Rocky Mountain House holds flag-raising ceremony to celebrate National Indigenous Peoples Day

Rocky Mountain House mayor joined by Sunchild and O’Chiese chiefs and president of Métis Local 845

Town of Rocky Mountain House celebrated National Indigenous Peoples Day by raising Treaty 6 Territory and Métis flags at the town office on Tuesday.

These flags will fly permanently alongside the flags of Canada, Alberta and the town, as a symbol of reconciliation and an inclusive community.

“The raising of the Treaty 6 and Métis flags is a public and permanent recognition of the historical and current contributions to our community from the First Nation and Métis people, and the desire for continued and evolving partnerships to benefit all who reside within Treaty 6 Territory,” said Rocky Mountain House Mayor Tammy Burke in a statement.

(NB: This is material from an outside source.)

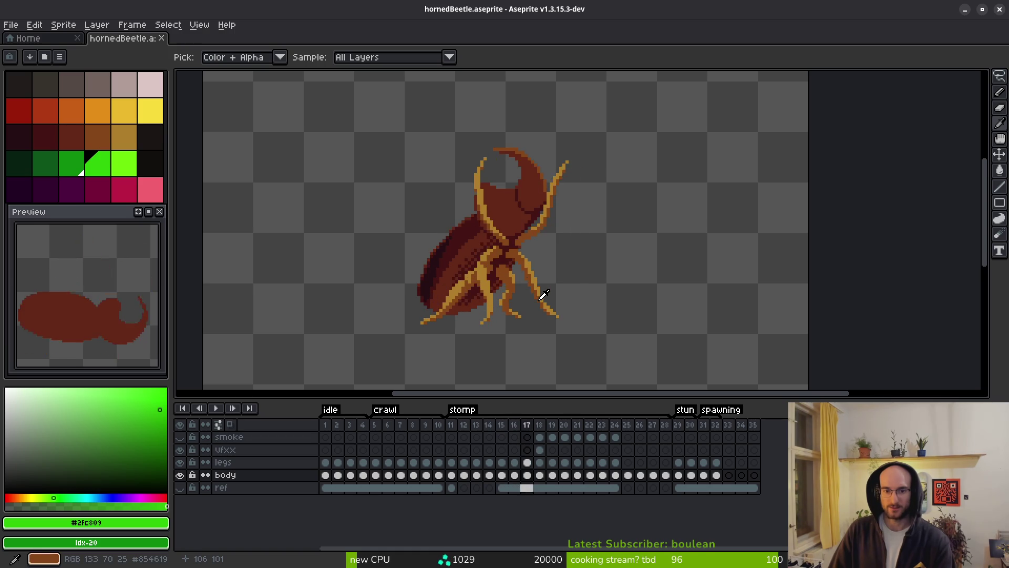
Add a darkest-brown #431414 pixel to the beetle's underside, sampling the #431414 and #632718 browns
scroll(538, 300, up, 8)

“This event solidifies our ongoing commitment to reconciliation, and it is a step toward building a community where racism and hate are not tolerated: A community that is working to understand the complex and painful history and acknowledging our role in ensuring long term change, in partnership and with guidance from our First Nation neighbours, without whom, our community would not be what it is today.”

Burke was joined by O’Chiese First Nation Chief Douglas Beaverbones, Sunchild First Nation Chief Jonathan Frencheater, Métis Local 845 President Bernie Ouellette and their councils and board members.

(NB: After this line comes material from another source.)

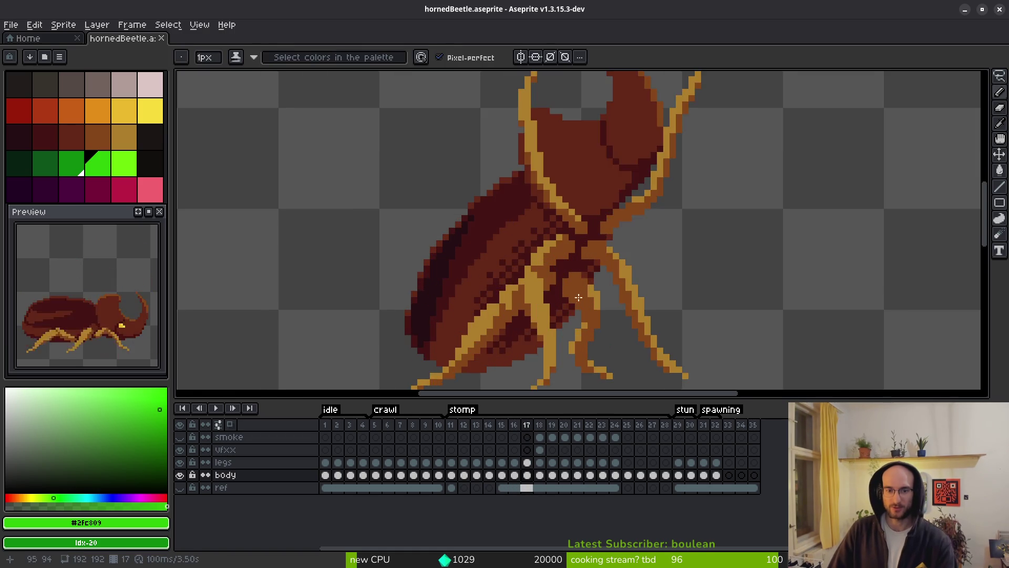
alt+click(576, 232)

Elders Theresa Strawberry and Jimmy Littlejohn presided over the ceremony, with Soaring Hawk Drum Group from O’Chiese First Nation providing the Flag Honour and Victory songs.

“It’s a historic moment we have right now, raising these two flags,” said Beaverbones. “I’ve faced racism many, many times. It’s not a good feeling. This reconciliation is a major thing we face daily and I hope we continue to work with each other; say hi to each other when we go to a store and be friendly with each other.

“We need to start working together as one: The Nations, the Métis and the people in town here.”

Frencheater reflected on the pipe ceremony that was used in 1876 when the Treaty was first signed was the same one used in ceremony before the flag raising.

“It’s a beautiful day to see us all gather like this,” he said.